── Trecho do documento ──

Este é “Norham Castle at Sunrise”, William Mallord Turner foi o homem que o pintou, entre 1835 e 1840. A primeira vez que vi um Turner foi em 1995, na Tate Gallery, em Londres, e foram logo vários, havia uma ala inteira dedicada a ele – mas não entendi por quê. Achei-o insosso, indefinido, apático: inglês. Não gosto do amarelo tanto quanto Turner gosta; e gosto menos ainda de suas associações com o vermelho, tão usuais nos óleos de Turner.
Porém, insosso e indefinido era, constatei depois, o meu olhar ainda romântico, ainda não preparado para um pintor que foi impressionista quarenta anos antes de Monet. De 1829 a 1837, os óleos de Turner mudaram cada vez mais profundamente na direção de representarem efeitos de luz, em detrimento dos aspectos figurativos do que fosse o objeto de sua pintura. Foi essa mudança, essa nova fase, que fez dele um precursor do impressionismo. Desde então, amarelo continua amarelo, amarelo com vermelho continua detestável, mas, ah!, como Turner para mim, hoje, é outra coisa…
The Fighting Temeraire Tugged to Her Last Berth to Be Broken up.
1838. Oil on canvas. The National Gallery, London, UK.

───
── Amostra das linhas ──

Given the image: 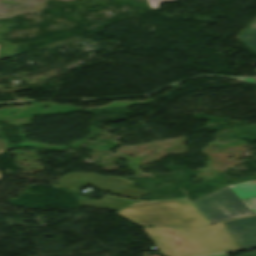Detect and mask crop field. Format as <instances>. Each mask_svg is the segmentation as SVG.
I'll return each mask as SVG.
<instances>
[{
	"label": "crop field",
	"instance_id": "crop-field-1",
	"mask_svg": "<svg viewBox=\"0 0 256 256\" xmlns=\"http://www.w3.org/2000/svg\"><path fill=\"white\" fill-rule=\"evenodd\" d=\"M164 256H197L238 249L223 223L200 228H143Z\"/></svg>",
	"mask_w": 256,
	"mask_h": 256
},
{
	"label": "crop field",
	"instance_id": "crop-field-2",
	"mask_svg": "<svg viewBox=\"0 0 256 256\" xmlns=\"http://www.w3.org/2000/svg\"><path fill=\"white\" fill-rule=\"evenodd\" d=\"M117 214L140 227H200L209 224L186 200L137 201Z\"/></svg>",
	"mask_w": 256,
	"mask_h": 256
},
{
	"label": "crop field",
	"instance_id": "crop-field-3",
	"mask_svg": "<svg viewBox=\"0 0 256 256\" xmlns=\"http://www.w3.org/2000/svg\"><path fill=\"white\" fill-rule=\"evenodd\" d=\"M192 202L211 223L253 214L228 186Z\"/></svg>",
	"mask_w": 256,
	"mask_h": 256
},
{
	"label": "crop field",
	"instance_id": "crop-field-4",
	"mask_svg": "<svg viewBox=\"0 0 256 256\" xmlns=\"http://www.w3.org/2000/svg\"><path fill=\"white\" fill-rule=\"evenodd\" d=\"M91 185L115 195L139 199L147 190L133 187L134 183L115 176H100L92 173H70L60 178L56 186L80 189Z\"/></svg>",
	"mask_w": 256,
	"mask_h": 256
},
{
	"label": "crop field",
	"instance_id": "crop-field-5",
	"mask_svg": "<svg viewBox=\"0 0 256 256\" xmlns=\"http://www.w3.org/2000/svg\"><path fill=\"white\" fill-rule=\"evenodd\" d=\"M239 249L256 247V216L225 222Z\"/></svg>",
	"mask_w": 256,
	"mask_h": 256
},
{
	"label": "crop field",
	"instance_id": "crop-field-6",
	"mask_svg": "<svg viewBox=\"0 0 256 256\" xmlns=\"http://www.w3.org/2000/svg\"><path fill=\"white\" fill-rule=\"evenodd\" d=\"M133 202H135V200H129V199L114 197L110 195H107L106 197H104L99 201L79 197V205L114 210V211H118Z\"/></svg>",
	"mask_w": 256,
	"mask_h": 256
},
{
	"label": "crop field",
	"instance_id": "crop-field-7",
	"mask_svg": "<svg viewBox=\"0 0 256 256\" xmlns=\"http://www.w3.org/2000/svg\"><path fill=\"white\" fill-rule=\"evenodd\" d=\"M229 187L256 214V180L230 185Z\"/></svg>",
	"mask_w": 256,
	"mask_h": 256
},
{
	"label": "crop field",
	"instance_id": "crop-field-8",
	"mask_svg": "<svg viewBox=\"0 0 256 256\" xmlns=\"http://www.w3.org/2000/svg\"><path fill=\"white\" fill-rule=\"evenodd\" d=\"M239 38L256 53V21L246 28Z\"/></svg>",
	"mask_w": 256,
	"mask_h": 256
},
{
	"label": "crop field",
	"instance_id": "crop-field-9",
	"mask_svg": "<svg viewBox=\"0 0 256 256\" xmlns=\"http://www.w3.org/2000/svg\"><path fill=\"white\" fill-rule=\"evenodd\" d=\"M5 151H6V150H5L4 144H3V142L0 141V154L3 153V152H5ZM0 176H1V175H0Z\"/></svg>",
	"mask_w": 256,
	"mask_h": 256
},
{
	"label": "crop field",
	"instance_id": "crop-field-10",
	"mask_svg": "<svg viewBox=\"0 0 256 256\" xmlns=\"http://www.w3.org/2000/svg\"><path fill=\"white\" fill-rule=\"evenodd\" d=\"M211 256H226V254L223 253V254H217V255H211Z\"/></svg>",
	"mask_w": 256,
	"mask_h": 256
}]
</instances>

───

Objetivo A -
Responda com base no texto sobre Turner:
(i) Entre quais anos foi pintado "Norham Castle at Sunrise"?
(ii) Em que ano e em qual galeria aconteceu o primeiro contato com um Turner relatado no texto?
(iii) Onde fica a obra "The Fighting Temeraire Tugged to Her Last Berth to Be Broken up"?
Objetivo B -
Por favor, liste todos os anos que aparecem escritos em números no texto sobre Turner.
As linhas não têm nenhum papel nesta atividade.

Resolução do exercício A -
(i) Entre 1835 e 1840.
(ii) Em 1995, na Tate Gallery, em Londres.
(iii) Na The National Gallery, em Londres, no Reino Unido.

Resolução do exercício B -
1835, 1840, 1995, 1829, 1837, 1838